The transaction is subject to the approval of shareholders of Tottenham and Clene Nanomedicine. The transaction is also subject to Tottenham retaining its listing on Nasdaq and the additional listing application for the closing payment shares to be issued to Clene's stockholders being approved by Nasdaq, any waiting period under the HSR Act relating to the transaction being expired or being terminated and escrow agreement being entered into and being in full force and effect, all debt owed by Tottenham to the sponsor shall have been converted into TOTA Ordinary shares and SEC shall have declared the Registration Statement effective. The Board of Directors of Clene Nanomedicine Inc. and Tottenham unanimously approved the transaction and recommends its shareholders to vote for the transaction. If Tottenham does not consummate the Business Combination and fails to complete an initial business combination by November 6, 2020, Tottenham will be required to dissolve and liquidate. As of October 16, 2020, owing to delays resulting from the COVID-19 pandemic, the business combination may not close before November 6, 2020 (i.e. Current Termination Date). Therefore, Tottenham Acquisition's Board of Directors has determined to extend the Current Termination Date to the Extended Termination Date and provide that the date for cessation of operations of Tottenham has not completed a business combination would similarly be extended to the Extended Termination Date of February 21, 2020. As of December 18, 2020, the registration statement has been declared effective. As of December 28, 2020, Tottenham shareholder's meeting to approve the transaction will be held on December 30, 2020.

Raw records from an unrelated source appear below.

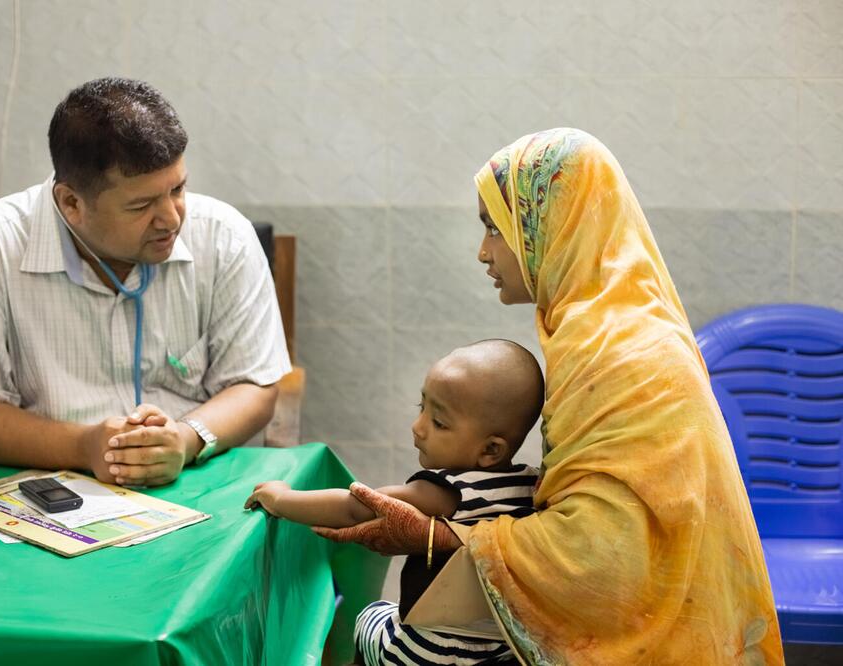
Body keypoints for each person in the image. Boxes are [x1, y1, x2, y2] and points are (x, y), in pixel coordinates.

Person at [315, 128, 785, 664]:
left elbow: (604, 553)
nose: (482, 252)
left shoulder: (607, 346)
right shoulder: (610, 318)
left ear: (553, 226)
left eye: (496, 228)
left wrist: (439, 537)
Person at [0, 78, 291, 487]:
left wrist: (185, 439)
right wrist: (84, 446)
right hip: (46, 486)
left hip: (193, 479)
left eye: (178, 189)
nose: (172, 219)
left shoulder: (225, 235)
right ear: (71, 203)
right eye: (142, 205)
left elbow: (255, 384)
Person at [246, 339, 543, 665]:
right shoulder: (531, 486)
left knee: (370, 618)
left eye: (439, 422)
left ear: (490, 450)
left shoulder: (445, 491)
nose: (418, 428)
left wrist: (281, 498)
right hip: (502, 649)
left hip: (430, 650)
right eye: (421, 408)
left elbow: (355, 506)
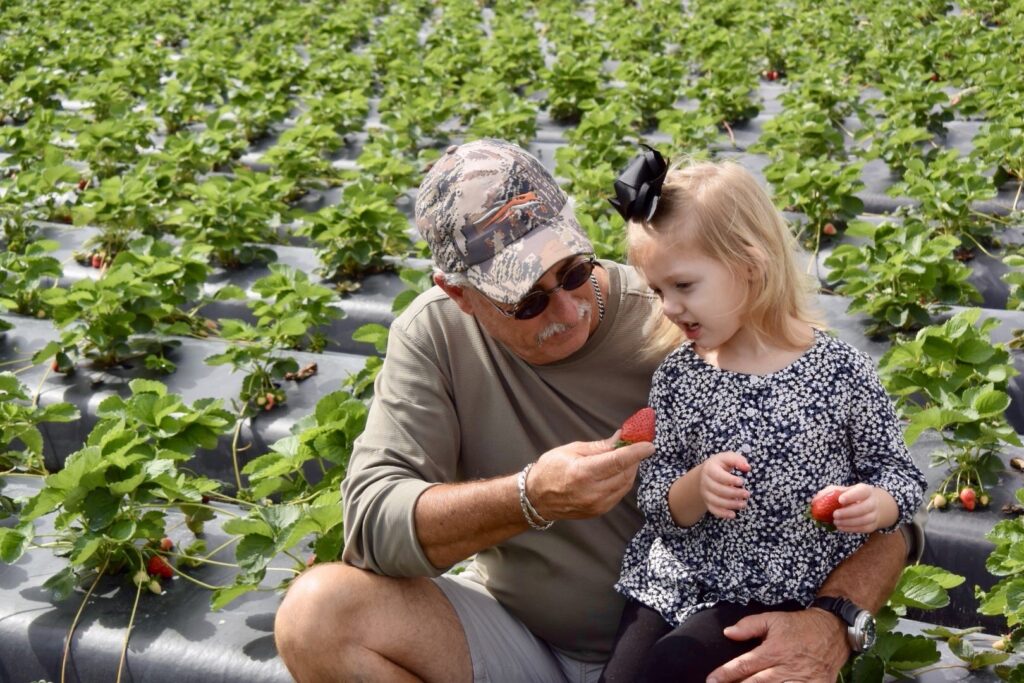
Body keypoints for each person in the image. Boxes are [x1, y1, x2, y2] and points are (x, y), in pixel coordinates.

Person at [273, 139, 919, 683]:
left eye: (573, 270)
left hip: (685, 638)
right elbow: (371, 522)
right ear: (459, 293)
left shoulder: (681, 319)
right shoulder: (435, 338)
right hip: (518, 636)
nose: (568, 309)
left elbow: (898, 515)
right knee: (316, 616)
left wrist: (836, 620)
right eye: (526, 299)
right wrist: (530, 497)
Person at [599, 152, 927, 682]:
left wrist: (879, 504)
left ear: (750, 266)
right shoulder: (678, 376)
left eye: (684, 286)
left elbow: (901, 473)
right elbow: (655, 496)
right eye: (658, 291)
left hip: (778, 586)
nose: (669, 308)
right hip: (675, 579)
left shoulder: (841, 371)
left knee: (676, 665)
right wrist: (695, 488)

Lawrence Venick and Giovanni Caruso of Loeb & Loeb LLP acted as legal advisors to Tottenham. James Jian Hu, Dean S. Shulman, P.C., Vivek Ratnam, Michael Krasnovsky, Justin You Zhou, Talya Levi; Aidan S. Murphy; Mel Kim; Tonna Onyendu; Min Wang; Scottie Shermetaro; Bari Mohibi; John Kleinjan; Peter J. Mee; Alexander Flynn-Tabloff; Alexandra Mihalas; Jack M. Amaro; Sara Michaelchuck Webber; Maureen Stringham; Ian Craig; Jacob R. Clark; Shawn B. Cooley; Jeremy A. Iloulian; Sally Evans and Chris Boyd of Kirkland & Ellis LLP while David Zhang, Benjamin W. James of Kirkland & Ellis and Stoel Rives LLP acted as legal advisors to Clene. LifeSci Capital, LLC and Chardan Capital Markets, LLC acted as financial advisors to Clene and Tottenham. Continental Stock Transfer & Trust Company, Inc. acted as the transfer agent and Advantage Proxy, Inc. acted as the proxy solicitor for Tottenham Acquisition I Limited. Fortis Advisors, LLC acted as the financial advisor for the shareholders of Clene Nanomedicine Inc. Tottenham Acquisition I Limited will pay an advisory fee of $1 million to Chardan Capital Markets, LLC. Clene issued 644,164 shares as advisory fees to LifeSci Capital, LLC.

Clene Nanomedicine Inc. completed the acquisition of Tottenham Acquisition I Limited (NasdaqCM:TOTA) in a reverse merger transaction on December 30, 2020. Clene Nanomedicine Inc. will commence trading on the NASDAQ Capital Market on December 31, 2020, under the ticker symbol “CLNN".